Wednesday, December 6, 2023

My Long Lost Brother

A week or two ago, I took leftover spaghetti sauce to work for lunch. I had no noodles left because I usually only make enough for a single meal; the gluten-free noodles don't hold up very well in the refrigerator. Briefly, I contemplated taking the dry noodles and a small pot to cook them in on the full-sized stove in the break room. I'd never seen anyone cooking anything on that stove, only reheating meals in the five microwave ovens. To my knowledge, I'm the only one who uses the toaster/convection oven (because I don't trust microwave radiation).

I decided the stove was probably there for potluck lunches, and if anyone saw me cooking on it, they'd think I was weird.

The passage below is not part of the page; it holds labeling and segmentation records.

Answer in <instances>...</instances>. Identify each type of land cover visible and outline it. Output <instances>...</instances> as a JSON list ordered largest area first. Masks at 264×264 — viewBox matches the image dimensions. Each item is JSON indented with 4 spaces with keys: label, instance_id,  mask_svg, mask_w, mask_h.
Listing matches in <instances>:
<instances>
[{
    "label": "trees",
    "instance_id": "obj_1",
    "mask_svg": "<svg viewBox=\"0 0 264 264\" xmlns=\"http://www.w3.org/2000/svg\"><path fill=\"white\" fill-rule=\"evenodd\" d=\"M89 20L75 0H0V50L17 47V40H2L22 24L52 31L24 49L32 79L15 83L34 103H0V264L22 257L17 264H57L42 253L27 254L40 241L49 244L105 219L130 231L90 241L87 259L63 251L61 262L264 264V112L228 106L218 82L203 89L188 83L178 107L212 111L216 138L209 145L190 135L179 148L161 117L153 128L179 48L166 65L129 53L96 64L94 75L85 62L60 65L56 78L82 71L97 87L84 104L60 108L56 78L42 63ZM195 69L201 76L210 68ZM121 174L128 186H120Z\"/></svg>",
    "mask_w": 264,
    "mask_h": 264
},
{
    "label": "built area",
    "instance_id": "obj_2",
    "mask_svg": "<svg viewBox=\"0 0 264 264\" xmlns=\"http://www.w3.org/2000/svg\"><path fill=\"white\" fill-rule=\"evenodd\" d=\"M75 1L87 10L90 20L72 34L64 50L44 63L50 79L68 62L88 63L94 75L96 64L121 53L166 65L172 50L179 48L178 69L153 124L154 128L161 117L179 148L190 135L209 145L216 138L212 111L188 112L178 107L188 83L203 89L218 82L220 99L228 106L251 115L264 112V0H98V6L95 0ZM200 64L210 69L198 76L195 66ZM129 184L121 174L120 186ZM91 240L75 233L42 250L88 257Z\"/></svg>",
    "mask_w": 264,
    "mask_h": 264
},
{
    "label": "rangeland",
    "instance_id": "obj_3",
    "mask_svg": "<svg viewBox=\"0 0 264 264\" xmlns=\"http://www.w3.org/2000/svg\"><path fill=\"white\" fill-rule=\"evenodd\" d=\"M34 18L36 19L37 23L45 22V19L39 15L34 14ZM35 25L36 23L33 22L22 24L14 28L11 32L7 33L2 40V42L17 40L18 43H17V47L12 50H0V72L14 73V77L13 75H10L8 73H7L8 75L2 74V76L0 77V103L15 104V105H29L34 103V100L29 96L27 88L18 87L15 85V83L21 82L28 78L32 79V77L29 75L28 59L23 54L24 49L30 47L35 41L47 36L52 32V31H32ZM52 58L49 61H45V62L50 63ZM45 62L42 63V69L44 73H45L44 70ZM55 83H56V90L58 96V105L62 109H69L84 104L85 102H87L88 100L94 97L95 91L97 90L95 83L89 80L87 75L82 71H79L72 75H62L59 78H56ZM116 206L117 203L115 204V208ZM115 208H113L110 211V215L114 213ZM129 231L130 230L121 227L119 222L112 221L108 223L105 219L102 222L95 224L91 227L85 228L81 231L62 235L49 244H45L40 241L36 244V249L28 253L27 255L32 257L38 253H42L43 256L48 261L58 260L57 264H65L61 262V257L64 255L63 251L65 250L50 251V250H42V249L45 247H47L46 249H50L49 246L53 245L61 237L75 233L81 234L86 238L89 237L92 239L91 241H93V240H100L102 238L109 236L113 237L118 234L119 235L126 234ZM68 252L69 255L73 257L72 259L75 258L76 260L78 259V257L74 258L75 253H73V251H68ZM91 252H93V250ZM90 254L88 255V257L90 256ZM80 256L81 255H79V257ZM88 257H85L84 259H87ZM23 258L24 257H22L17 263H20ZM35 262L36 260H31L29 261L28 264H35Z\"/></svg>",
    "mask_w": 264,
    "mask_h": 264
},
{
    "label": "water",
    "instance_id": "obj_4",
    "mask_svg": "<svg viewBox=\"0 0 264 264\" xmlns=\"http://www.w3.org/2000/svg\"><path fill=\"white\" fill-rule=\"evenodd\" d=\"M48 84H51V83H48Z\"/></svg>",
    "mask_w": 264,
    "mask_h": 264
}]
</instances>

Had I known everyone better, I wouldn't have cared what they thought. Indeed, at my previous office job, I had occasionally cooked my dinner in a slow cooker under my desk. My coworkers had laughed at my eccentricity and ribbed me mercilessly, but I didn't mind. No one was laughing when the tempting aromas wafted through our quad of cubes and into the surrounding ones. One after another, my coworkers commented on how amazing it smelled. "Yep!" I agreed smugly. "Nope," I replied when they asked for a taste.

After chuckling over those fond memories, I decided I'd better make my noodles on my own stove while I cooked oatmeal for my breakfast. For most of my four years at this job, I've been fully remote, and now I only go to the office on Mondays and Fridays. Therefore, very few people in the office know anything about me, let alone about all of my quirks. I don't know why it should seem weird to cook at work, but I'm too conventional to rock the boat. Today, however, I learned that some people dare to defy cooking conventions. 

Early this morning, a foundation repair crew arrived to lift my sagging garage. The man who knocked on my door asked me to open the garage door so they could access my electricity. I snapped the cover on the cat door leading into the garage and then opened the garage door for them. 

At lunchtime, I saw Arwen hovering near the blocked cat door and decided I'd better bring in the litter box if I didn't want to clean up any messes. I steeled myself for this unpleasant task and stepped through the inner door into the garage. For a moment, I was perplexed when a tantalizing aroma filled my nostrils instead of the litter box stench I'd anticipated. 

"Pardon me," I murmured to a young man standing with his back to me. On the cement floor at his feet was a paper plate with a Ziploc bag full of tortillas. But where was that smell...? As I stepped between him and his lunch paraphernalia on my way to the litter box, my head swiveled at the discovery that the wonderful odor was emanating from a... microwave!

The small, heavy appliance, circa 1980, sat on the floor by the wall, plugged into the surge protector under the light trap for insects. I quickly turned my back to hide my twitching lips. Taking a slow cooker to work on a non-potluck day is one thing. Taking a clunky microwave is another thing entirely! It was an ingenious idea to be sure. Why buy convenience store junk food when you could heat up a home-cooked meal instead? This was just the sort of thing I would do if I only had the guts. 

As I cleaned the litter box, I actually contemplated telling this man, in my halting Spanish, how much I admired his cleverness, and that we surely must be siblings separated at birth. Convention won out, though, and I concluded that the polite thing to do was to pretend I hadn't noticed the humming microwave with its delectable contents. So I pressed my lips together and strode back into the house, carrying the litter box with me.

I was still laughing to myself over the experience when my sister Emily came through the garage door with our sister Amy. "Did you guys see the microwave in the garage?" I asked.

"What??" Emily asked.

"That guy is cooking his lunch in my garage in a microwave he brought with him!" I choked out. "It's smart, I guess. It's just... I've never heard of anyone taking a microwave to work."

"His wife probably cooked his lunch for him," Emily said. "I didn't see it."

"Look," I urged her.

She pulled the door open a crack and then shut it quickly to conceal our peals of laughter. "I saw it!" she hissed.

After she'd gone, I casually returned to the garage, ostensibly to retrieve the pooper scooper that I'd left after dropping one of Macey's deposits from when I'd taken her out at the start of my lunch. Finding the garage empty, I surreptitiously took a photo. You may need to click the picture to enlarge it because I took it from the doorway. I didn't want them to see me through the open garage door and be embarrassed.


The front walk was impassable.

As I laughingly related the whole story to Amy tonight--she hadn't paid attention to our chatter this afternoon--she replied, "That sounds like something you would do, Sarah."

"I know!" I replied. "It's almost like he's my brother or something."